━━━━━ THE RECORDS

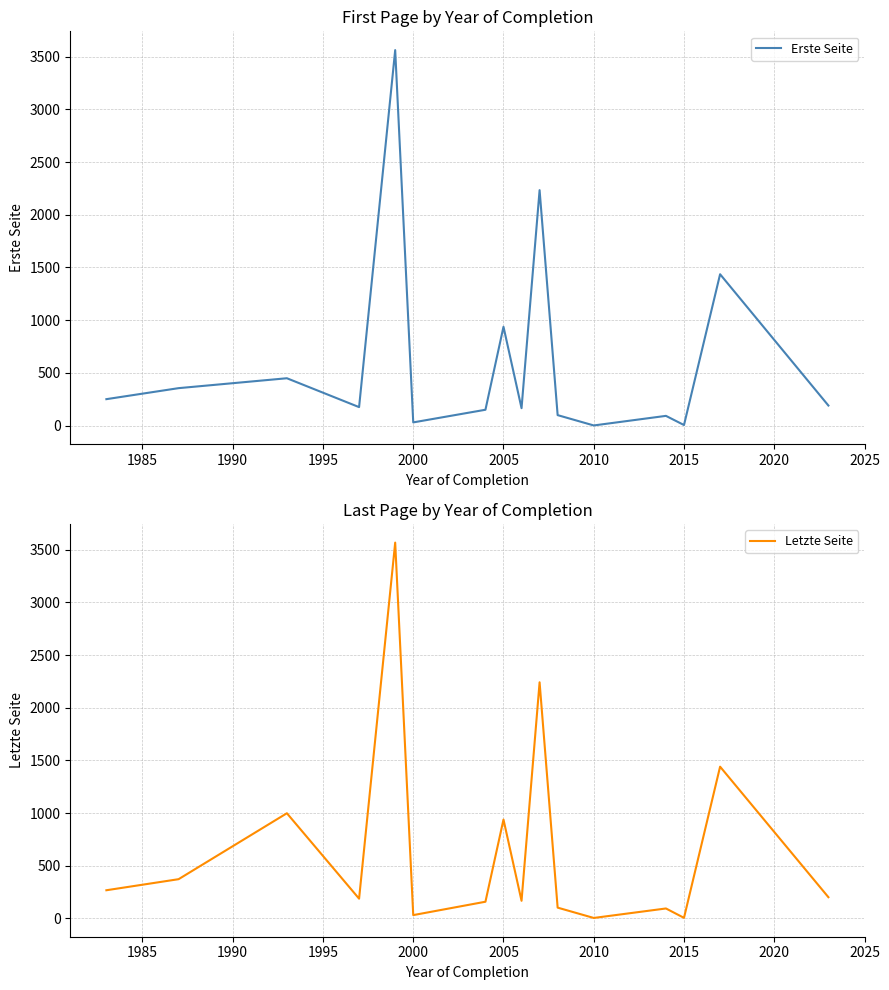

Reading left to right, extract all data points from this chart.

Erste Seite: 250.5	355.0	449.0	175.0	3563.0	30.0	150.0	937.5	165.0	2234.0	99.0	1.0	92.0	5.0	1436.0	190.0
Letzte Seite: 268.0	373.0	999.0	188.0	3568.0	32.0	159.0	939.0	168.0	2242.0	103.0	5.0	95.0	6.0	1441.0	202.0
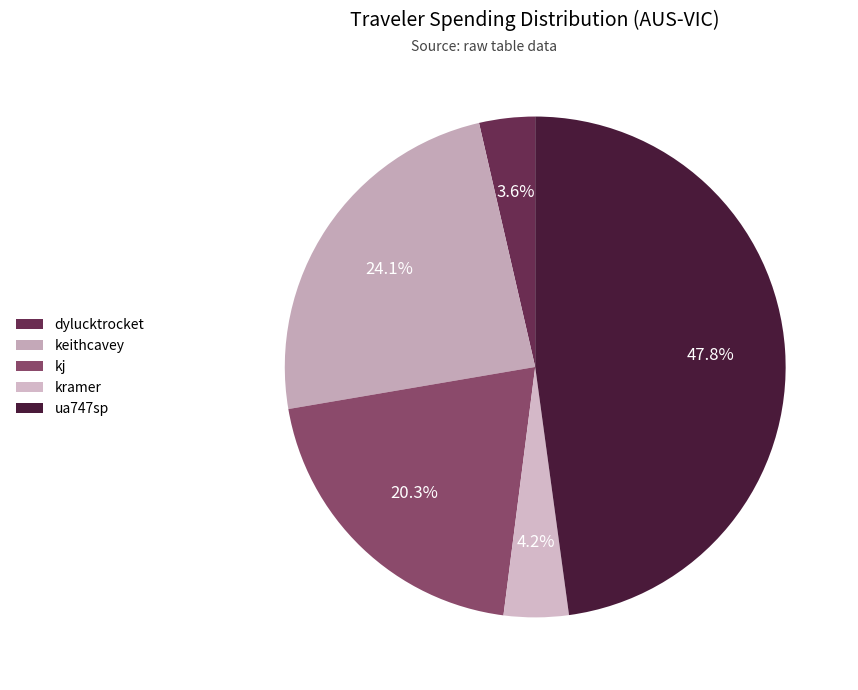

Does any single category account for the majority?

No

━━━━━━━━━━

__PROBLEM TO SOLVE__
Output every line of the records above verbatim, omitting the pictures.

__RESULT__
Reading left to right, extract all data points from this chart.

Erste Seite: 250.5	355.0	449.0	175.0	3563.0	30.0	150.0	937.5	165.0	2234.0	99.0	1.0	92.0	5.0	1436.0	190.0
Letzte Seite: 268.0	373.0	999.0	188.0	3568.0	32.0	159.0	939.0	168.0	2242.0	103.0	5.0	95.0	6.0	1441.0	202.0

Does any single category account for the majority?

No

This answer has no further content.